→ Problem details:
Return each entry below word for word, leaving out any image.
::: Materials provided
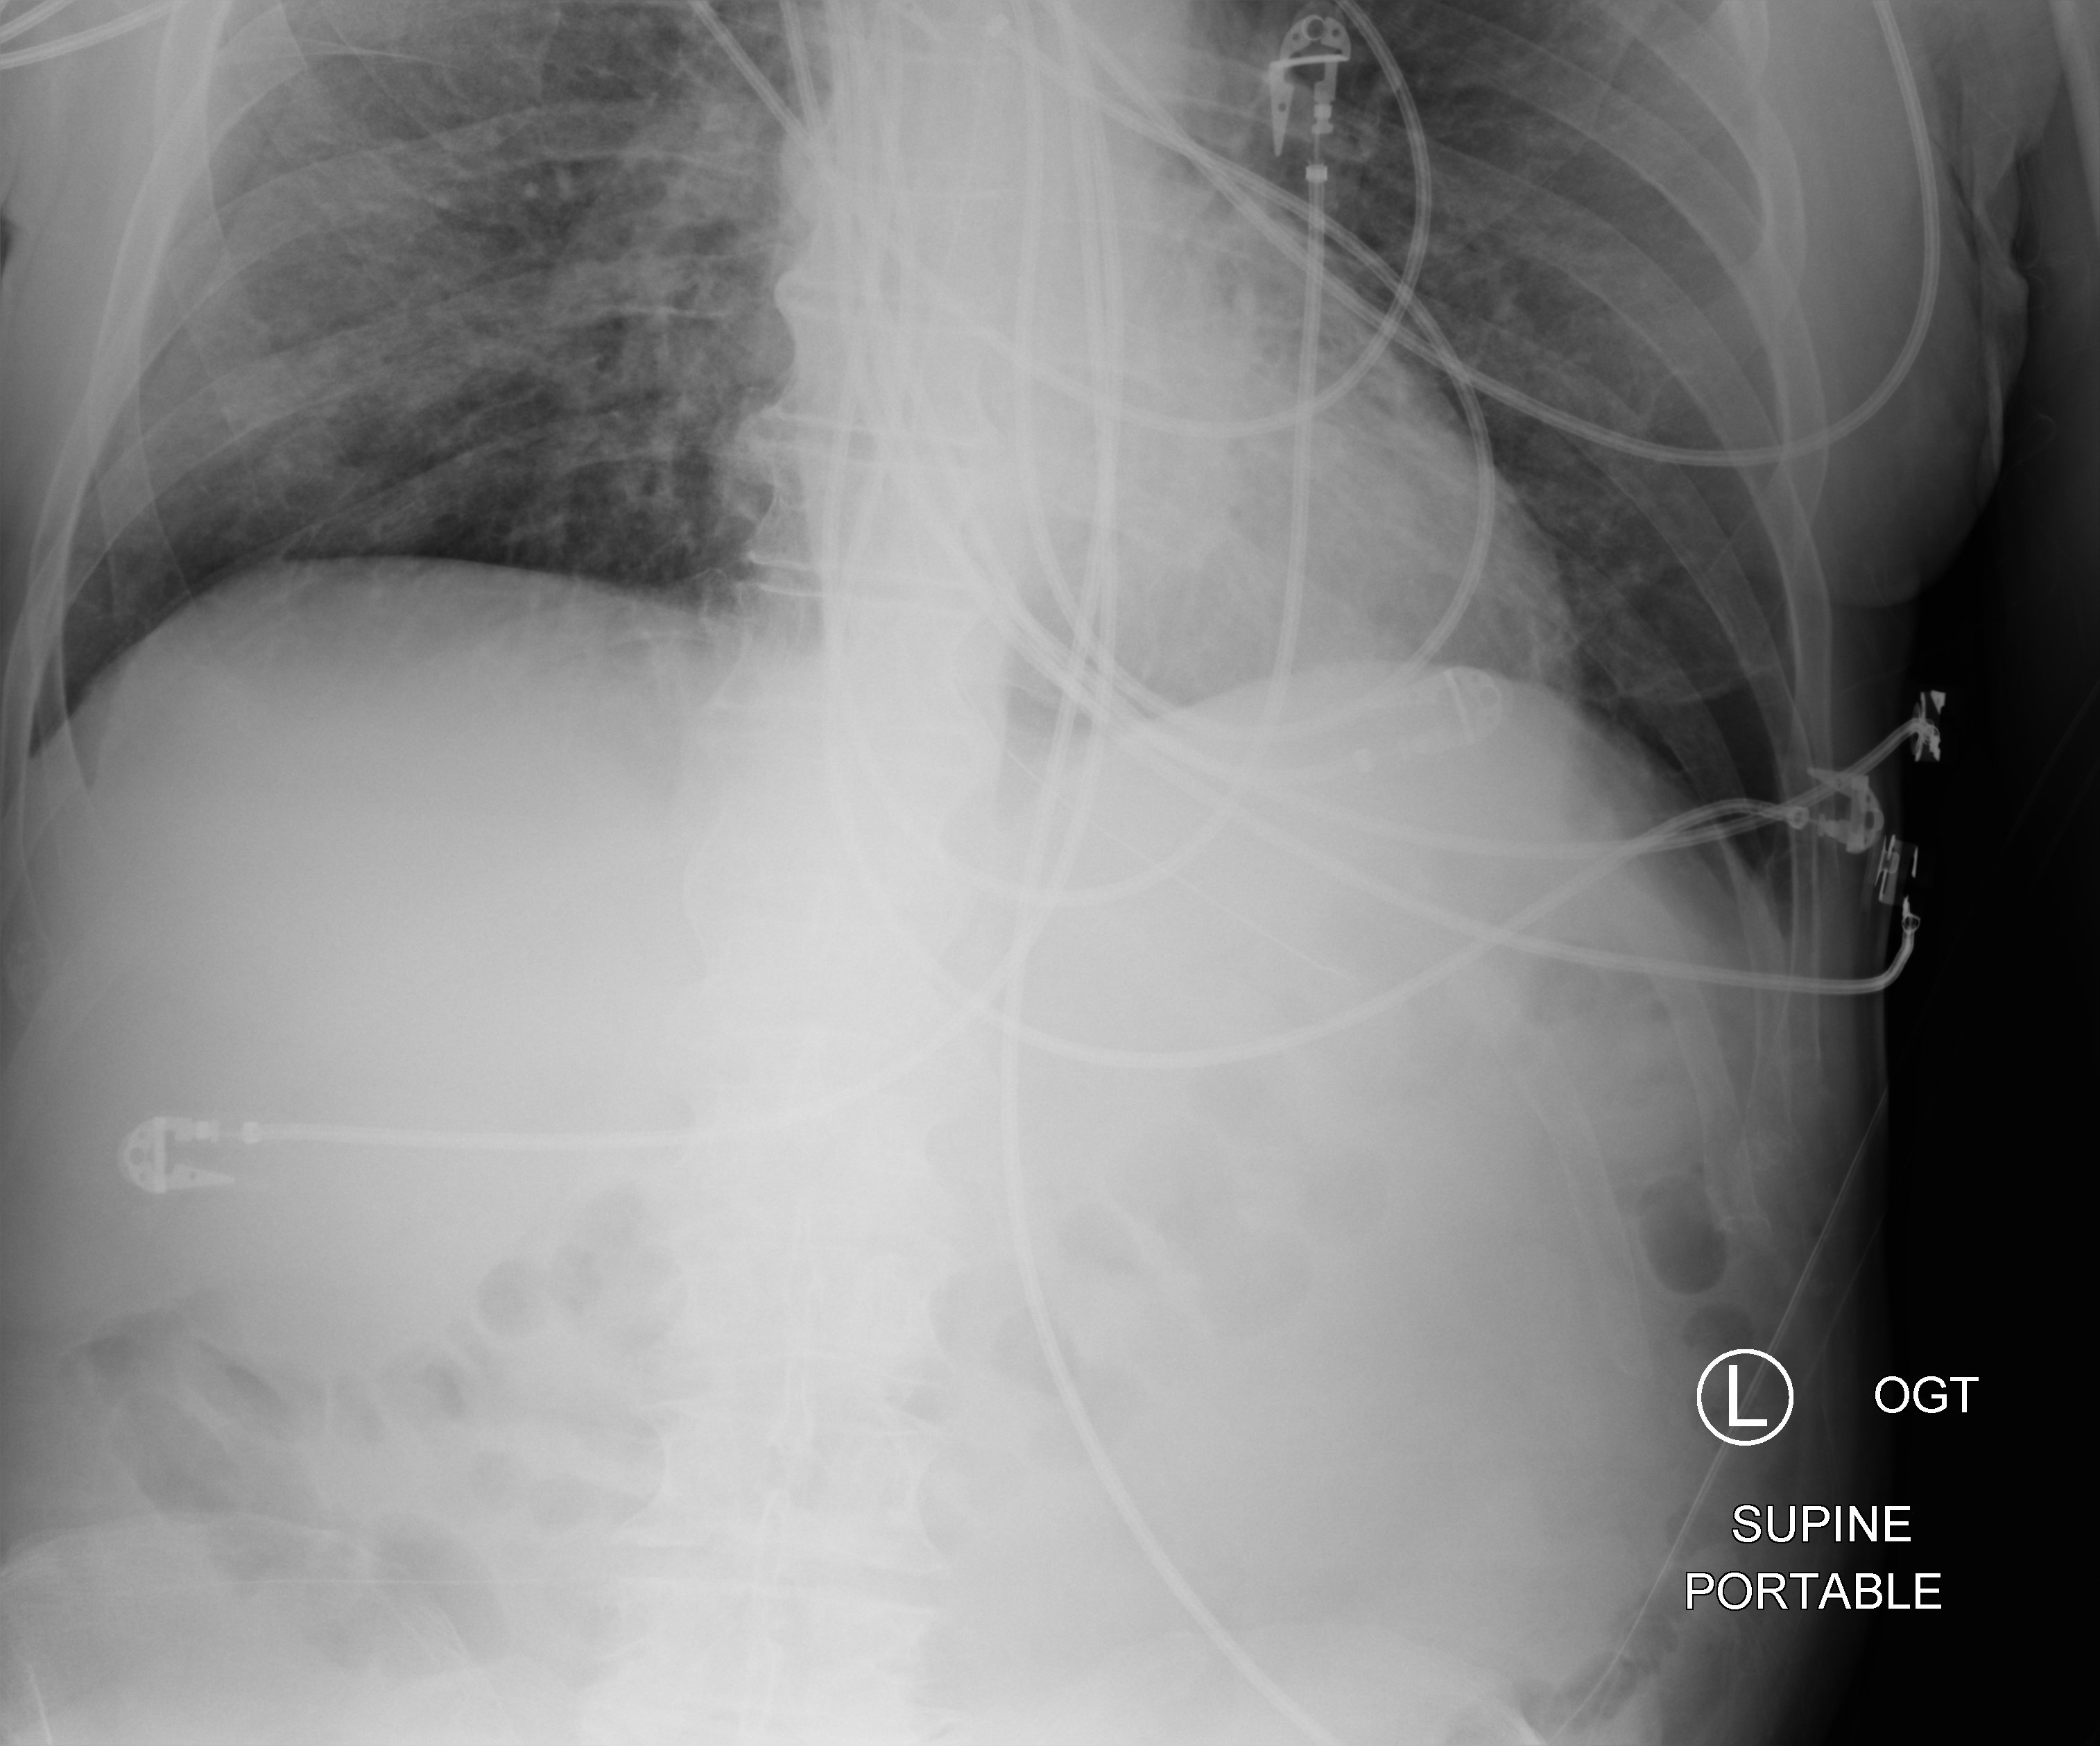
Chest X-ray (portable), anteroposterior (AP) projection. Patient hospitalised with COVID-19; male, aged 60–74 years.
Admission-level facts for this patient (not findings on this image; timing relative to this image not recorded): mechanically ventilated during this hospital stay: yes; admitted to intensive care during this hospital stay: yes; hypertension (admission record): yes.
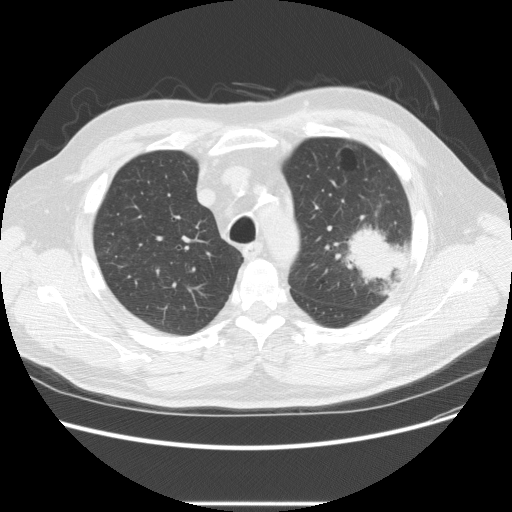
Low-dose screening chest CT, axial slice; first (baseline) screen; lung window (W 1500 / L -600 HU); 2.5 mm slice thickness. Male, age 73 years at enrolment. Former smoker at enrolment.
Lesion marked by an expert reader, bounding box (x1, y1, x2, y2) in pixels: (332, 215, 415, 285). The screening reader recorded 2 non-calcified nodules or masses ≥4 mm on this exam; which of them this box marks is not recorded. Participant outcome: lung cancer diagnosed 11 days after this screen — bronchiolo-alveolar adenocarcinoma, NOS, other location, well differentiated (G1), stage IV (AJCC 6th edition).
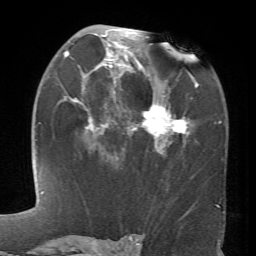
Breast MRI (dynamic contrast-enhanced), one axial slice. Cropped to one breast. Dynamic contrast-enhanced series, time point 2 of 6 at this slice position (early post-contrast). 1.5 T. TE 4.1 ms, TR 8.4 ms. 256 × 256 image matrix, field of view 170 × 170 mm. Female patient.
Structures marked on this image (semi-automatic segmentation, software-assisted and operator-edited):
- enhancing-tissue mask used for the functional tumour volume (all voxels passing the contrast-enhancement thresholds inside the analysis volume; usually the tumour): box from (x=63, y=28) to (x=199, y=152) px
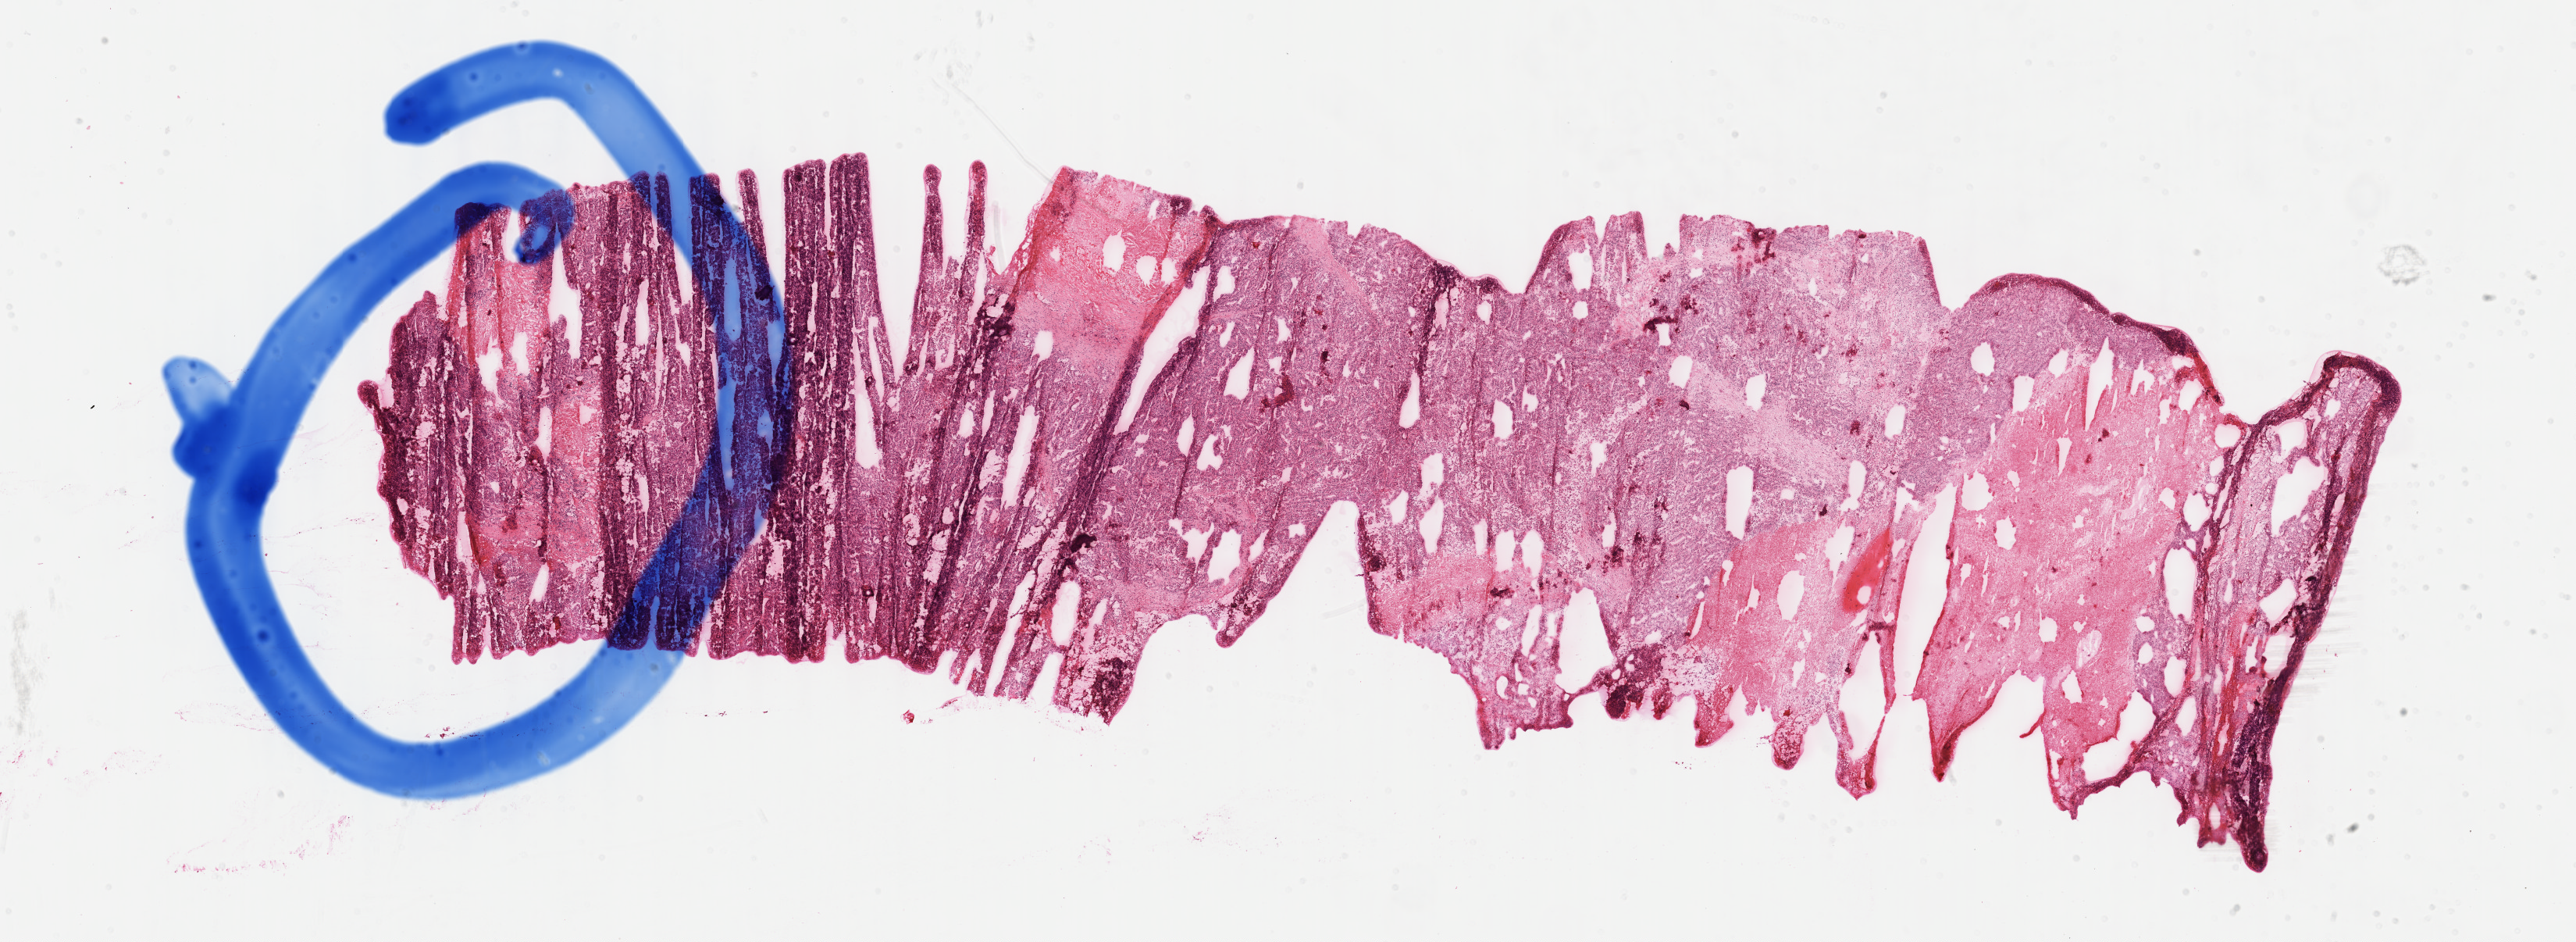
Whole-slide histology image, H&E-stained, shown as a low-resolution overview of the whole scanned area (about 26.7 x 9.8 mm, acquisition: 40x scan); formalin-fixed paraffin-embedded (FFPE) diagnostic section; kidney, primary tumour sample. Female, age 44 years at initial diagnosis. Histologic grade: G3 (poorly differentiated).
Histologic diagnosis: Clear cell adenocarcinoma, NOS. AJCC pathologic stage: IV.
::::::
→ Task response:
Chest X-ray (portable), anteroposterior (AP) projection. Patient hospitalised with COVID-19; male, aged 60–74 years.
Admission-level facts for this patient (not findings on this image; timing relative to this image not recorded): mechanically ventilated during this hospital stay: yes; admitted to intensive care during this hospital stay: yes; hypertension (admission record): yes.
Low-dose screening chest CT, axial slice; first (baseline) screen; lung window (W 1500 / L -600 HU); 2.5 mm slice thickness. Male, age 73 years at enrolment. Former smoker at enrolment.
Lesion marked by an expert reader, bounding box (x1, y1, x2, y2) in pixels: (332, 215, 415, 285). The screening reader recorded 2 non-calcified nodules or masses ≥4 mm on this exam; which of them this box marks is not recorded. Participant outcome: lung cancer diagnosed 11 days after this screen — bronchiolo-alveolar adenocarcinoma, NOS, other location, well differentiated (G1), stage IV (AJCC 6th edition).
Breast MRI (dynamic contrast-enhanced), one axial slice. Cropped to one breast. Dynamic contrast-enhanced series, time point 2 of 6 at this slice position (early post-contrast). 1.5 T. TE 4.1 ms, TR 8.4 ms. 256 × 256 image matrix, field of view 170 × 170 mm. Female patient.
Structures marked on this image (semi-automatic segmentation, software-assisted and operator-edited):
- enhancing-tissue mask used for the functional tumour volume (all voxels passing the contrast-enhancement thresholds inside the analysis volume; usually the tumour): box from (x=63, y=28) to (x=199, y=152) px
Whole-slide histology image, H&E-stained, shown as a low-resolution overview of the whole scanned area (about 26.7 x 9.8 mm, acquisition: 40x scan); formalin-fixed paraffin-embedded (FFPE) diagnostic section; kidney, primary tumour sample. Female, age 44 years at initial diagnosis. Histologic grade: G3 (poorly differentiated).
Histologic diagnosis: Clear cell adenocarcinoma, NOS. AJCC pathologic stage: IV.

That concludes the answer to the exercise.